Рассыпаясь в учтивостях, Фридеман не осмелился попросить у своей высокопоставленной дамы, чтобы она сняла маску. Но она сама сделала это и даже назвала себя. Оказалось, то была не королева Саксонии, а другая. В Дрездене много королев, и у каждой свои подданные: королева театра – Фаустина Бордони, королева цирка – наездница Фридерика Пельшау. Дама Фридемана была королевой «Золотой пантеры» – одного из трактиров Дрездена. Но это смутило его только в первую минуту. Потом он приободрился: ничего, когда-нибудь поймаем и супругу саксонского короля! Поймаем за хвост само счастье!
Фаустина поддерживала в нем эти надежды, Гассе – также. Этот немецкий автор итальянских опер имел везде связи и весьма скоро сообщил Баху и Анне-Магдалине об успехе их сына в домашней капелле у дрезденского князя. Фридеман выступал там со своими импровизациями на органе. Не успел Бах ответить на это письмо, как получил новое сообщение от Гассе – на этот раз ошеломляющее!
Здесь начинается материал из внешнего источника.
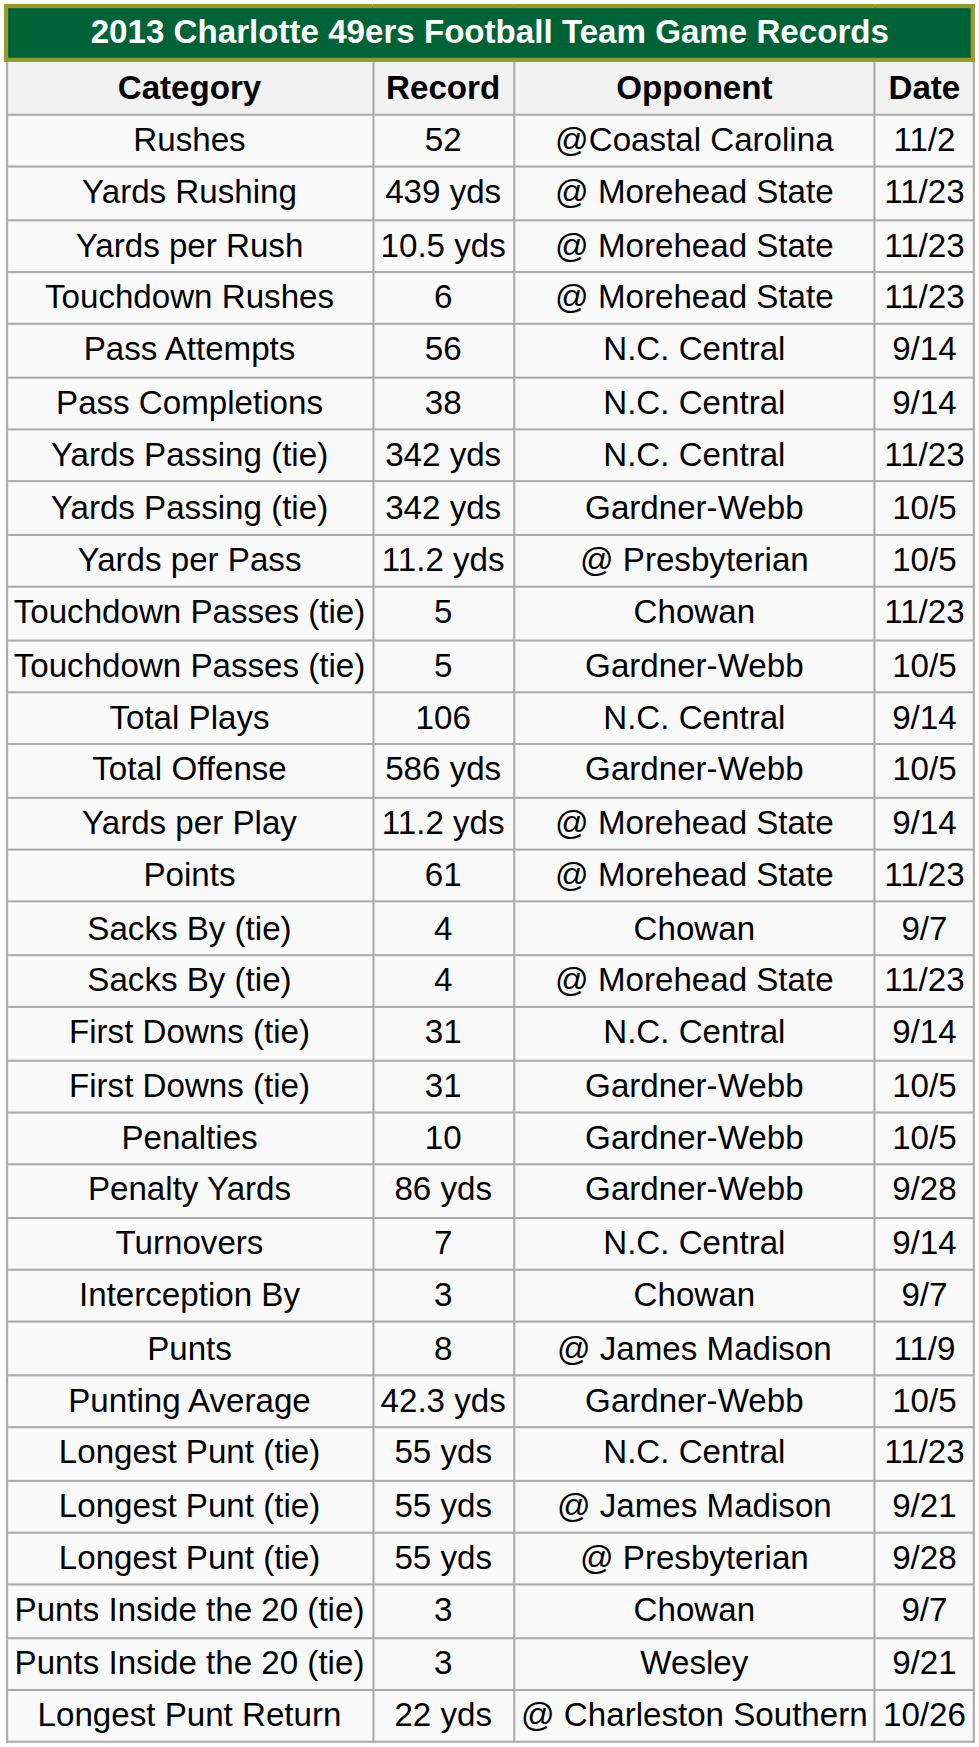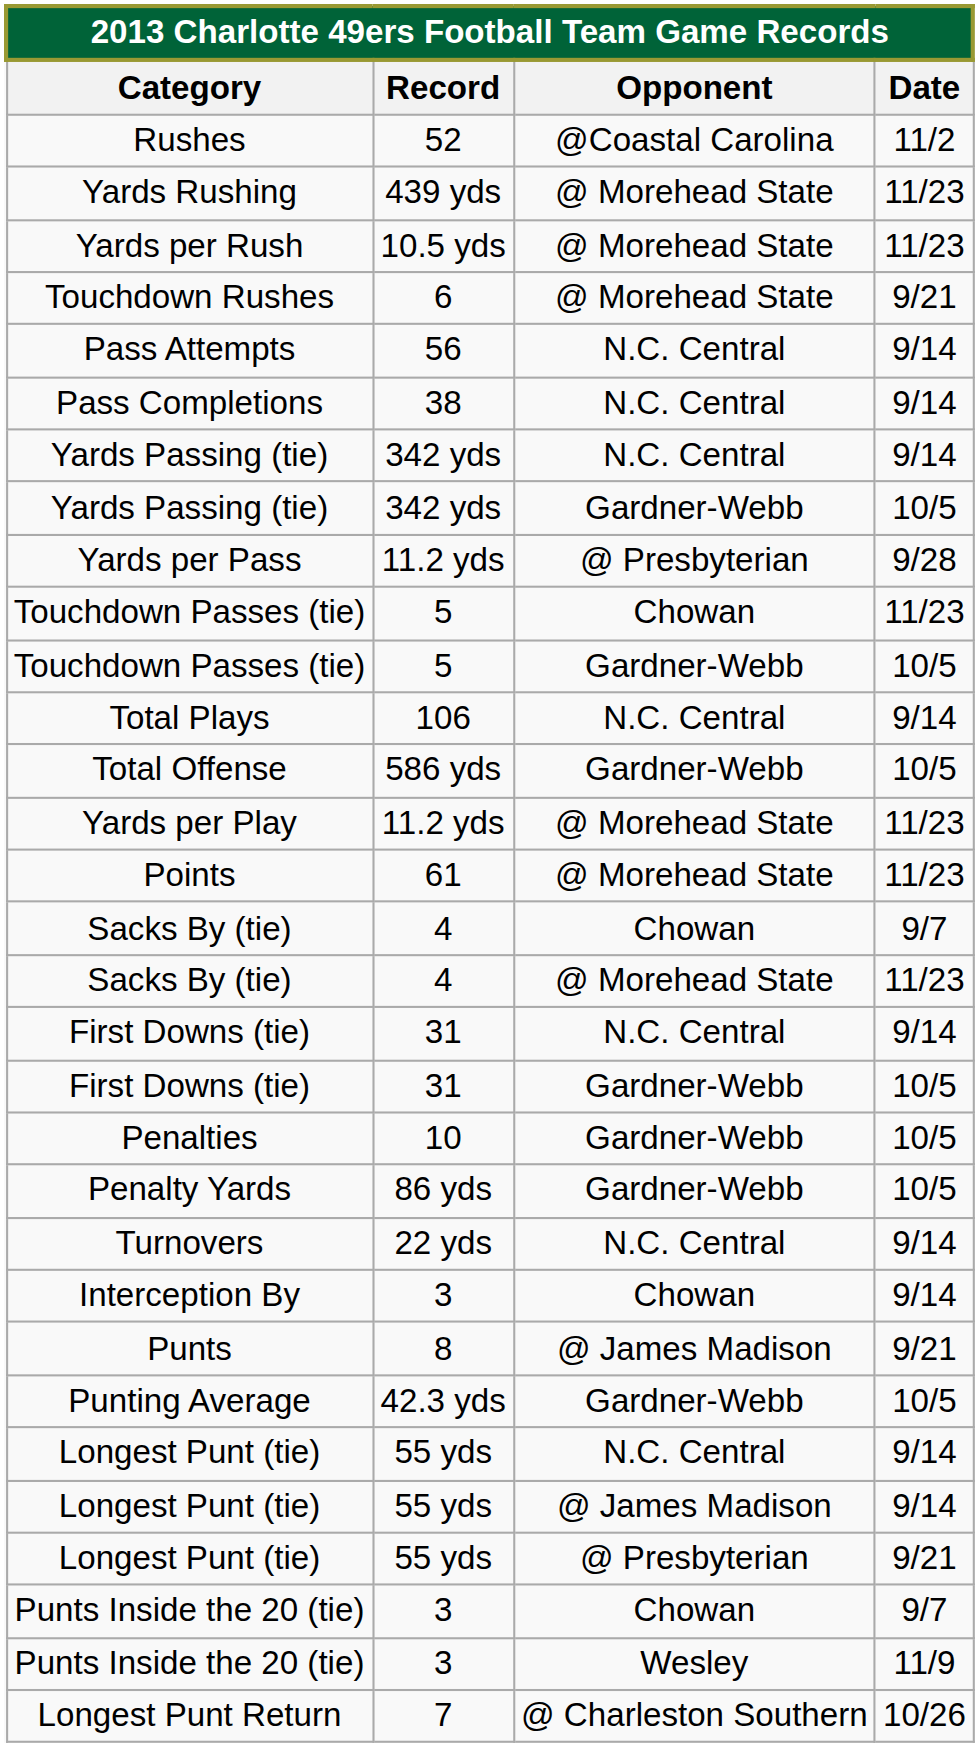Touchdown Rushes | Date: 11/23 -> 9/21
Yards Passing (tie) / N.C. Central | Date: 11/23 -> 9/14
Yards per Pass | Date: 10/5 -> 9/28
Yards per Play | Date: 9/14 -> 11/23
Penalty Yards | Date: 9/28 -> 10/5
Turnovers | Record: 7 -> 22 yds
Interception By | Date: 9/7 -> 9/14
Punts | Date: 11/9 -> 9/21
Longest Punt (tie) / N.C. Central | Date: 11/23 -> 9/14
Longest Punt (tie) / @ James Madison | Date: 9/21 -> 9/14
Longest Punt (tie) / @ Presbyterian | Date: 9/28 -> 9/21
Punts Inside the 20 (tie) / Wesley | Date: 9/21 -> 11/9
Longest Punt Return | Record: 22 yds -> 7
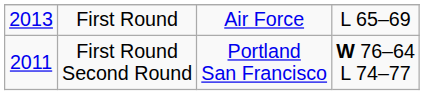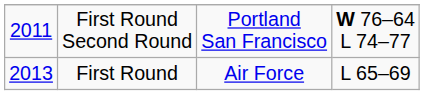rows swapped: First Round Second Round <-> First Round
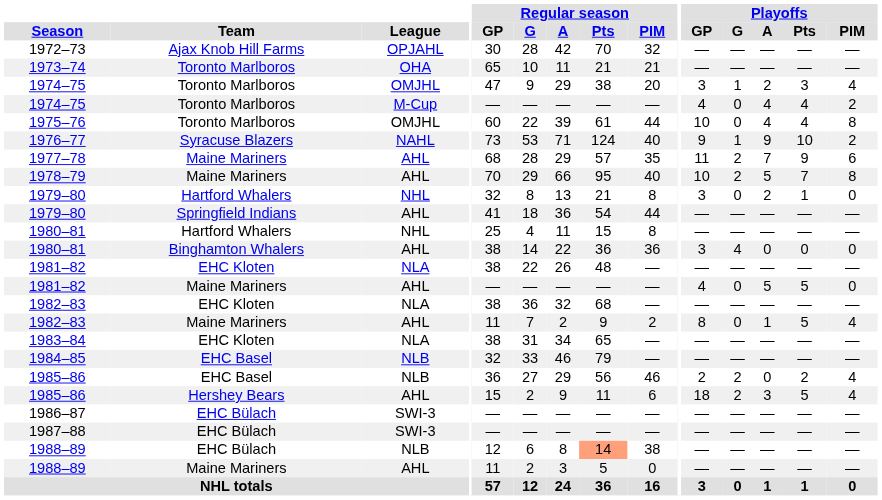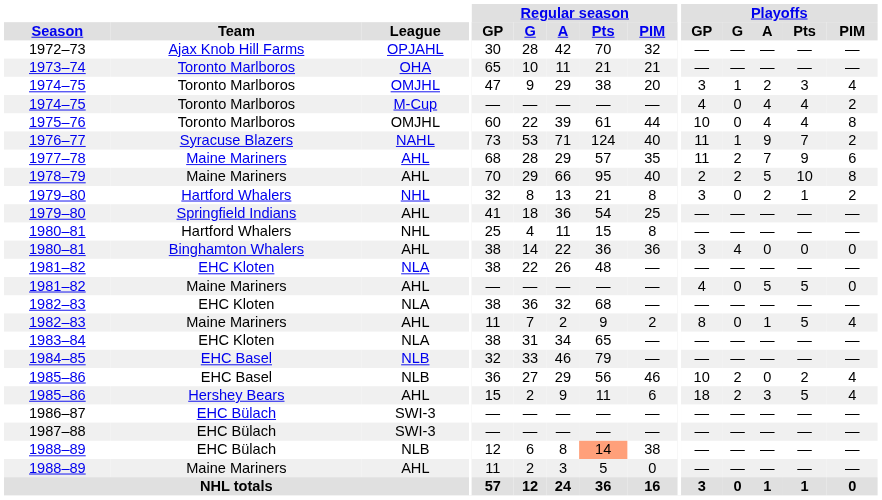1976–77 | Playoffs / GP: 9 -> 11
1976–77 | Playoffs / Pts: 10 -> 7
1978–79 | Playoffs / GP: 10 -> 2
1978–79 | Playoffs / Pts: 7 -> 10
1979–80 / NHL | Playoffs / PIM: 0 -> 2
1979–80 / AHL | Regular season / PIM: 44 -> 25
1985–86 / NLB | Playoffs / GP: 2 -> 10
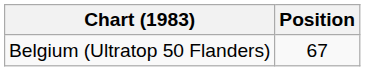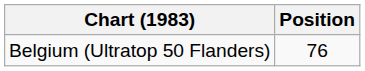Belgium (Ultratop 50 Flanders) | Position: 67 -> 76
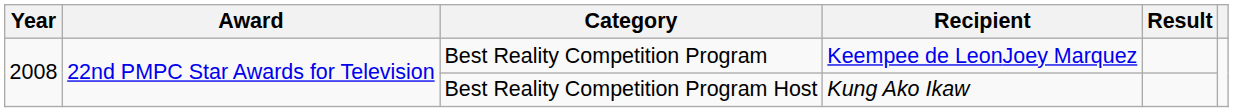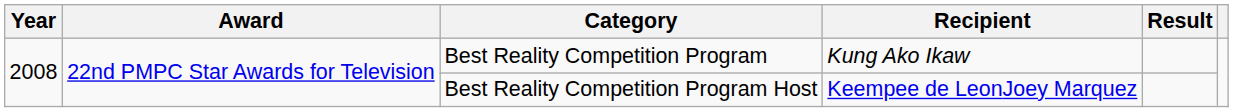Best Reality Competition Program | Recipient: Keempee de LeonJoey Marquez -> Kung Ako Ikaw
Best Reality Competition Program Host | Recipient: Kung Ako Ikaw -> Keempee de LeonJoey Marquez
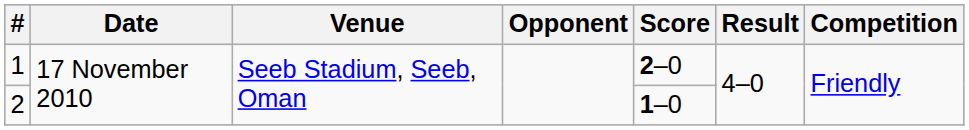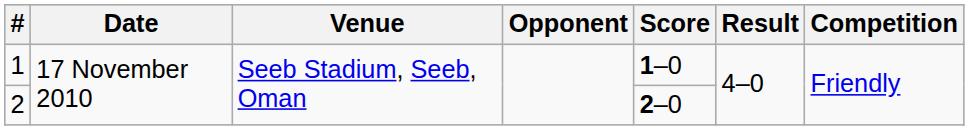1 | Score: 2–0 -> 1–0
2 | Score: 1–0 -> 2–0
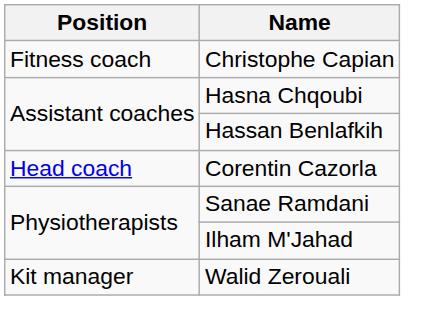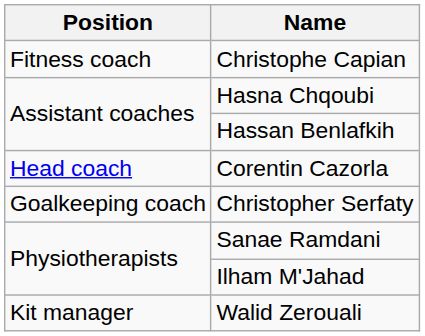+ row: Goalkeeping coach | Christopher Serfaty
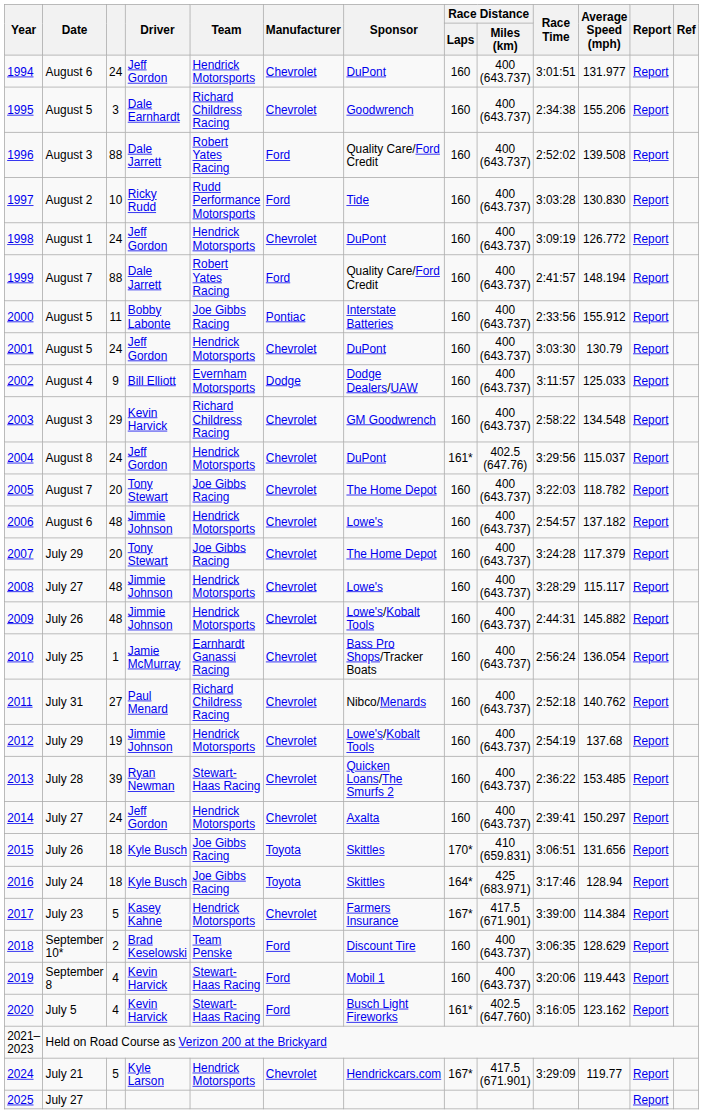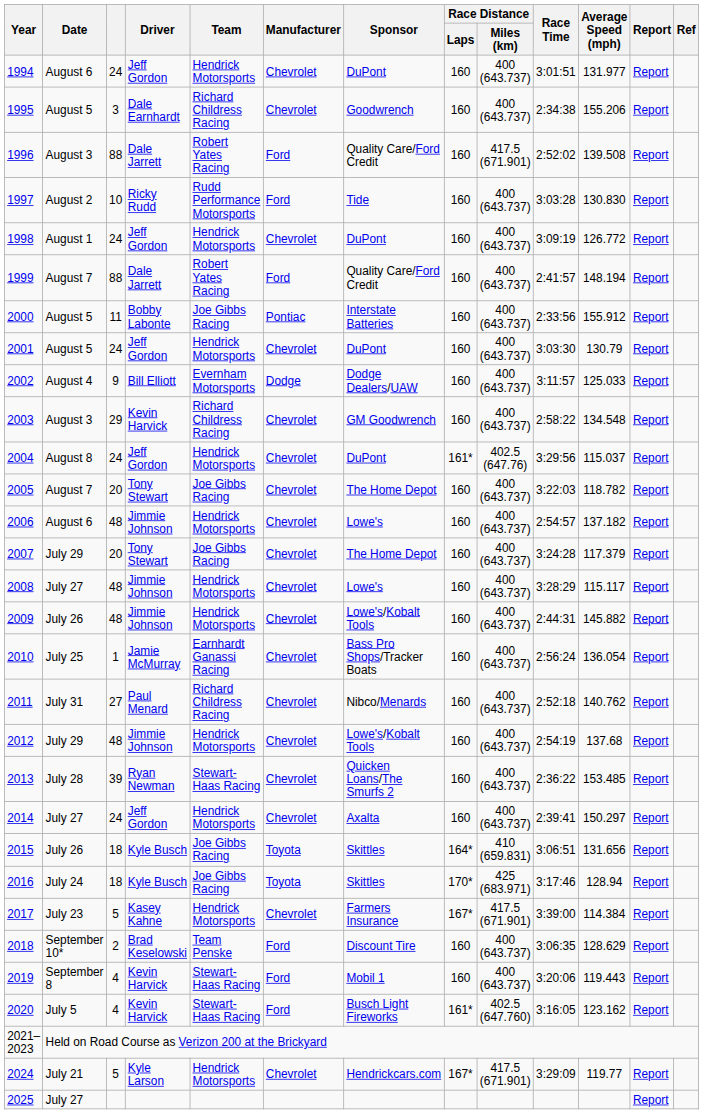1996 | Race Distance / Miles (km): 400 (643.737) -> 417.5 (671.901)
2012 | column 3: 19 -> 48
2015 | Race Distance / Laps: 170* -> 164*
2016 | Race Distance / Laps: 164* -> 170*
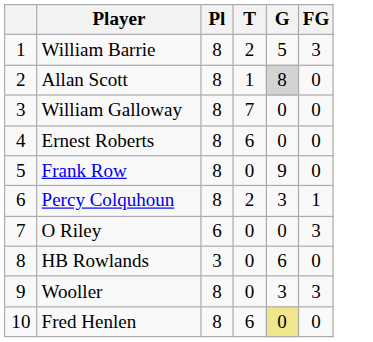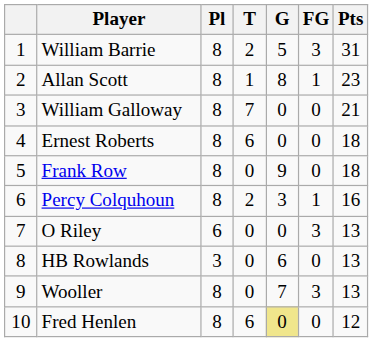+ column: Pts | 31 | 23 | 21 | 18 | 18 | 16 | 13 | 13 | 13 | 12
Allan Scott | G: lightgrey background -> no background
Allan Scott | FG: 0 -> 1
Wooller | G: 3 -> 7
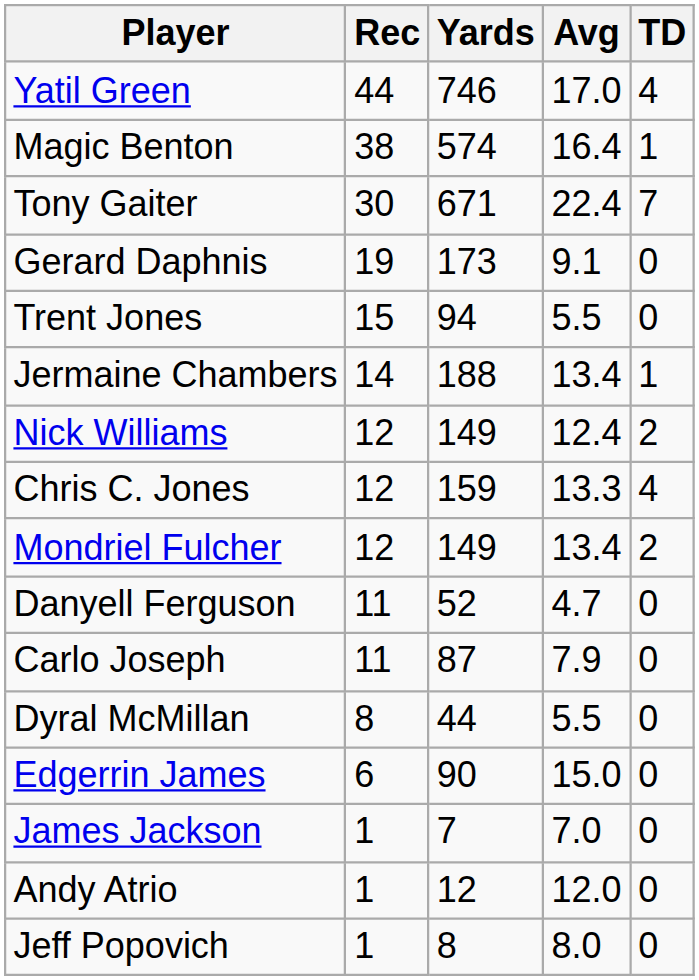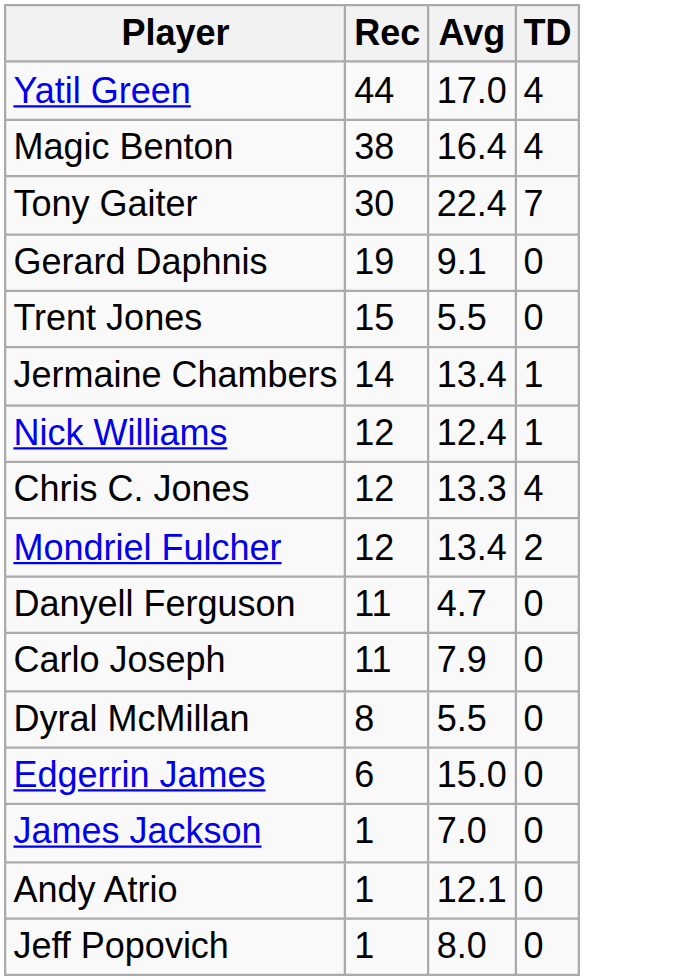- column: Yards | 746 | 574 | 671 | 173 | 94 | 188 | 149 | 159 | 149 | 52 | 87 | 44 | 90 | 7 | 12 | 8
Magic Benton | TD: 1 -> 4
Nick Williams | TD: 2 -> 1
Andy Atrio | Avg: 12.0 -> 12.1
Вильгельм-Фридеман играл в главной церкви и получил место первого органиста. Вильгельм-Фридеман был уверен, что никто не хлопотал за него. В восторженном письме к родным он писал:
«Я и сам не знаю, как это получилось. Но я слышал собственными ушами, как дядю Адольфа (то есть Гассе) спрашивали: «Кто этот юный Орфей?» Клянусь вам!
Я очень соскучился по вас, но надеюсь, вы не станете препятствовать моему счастью?»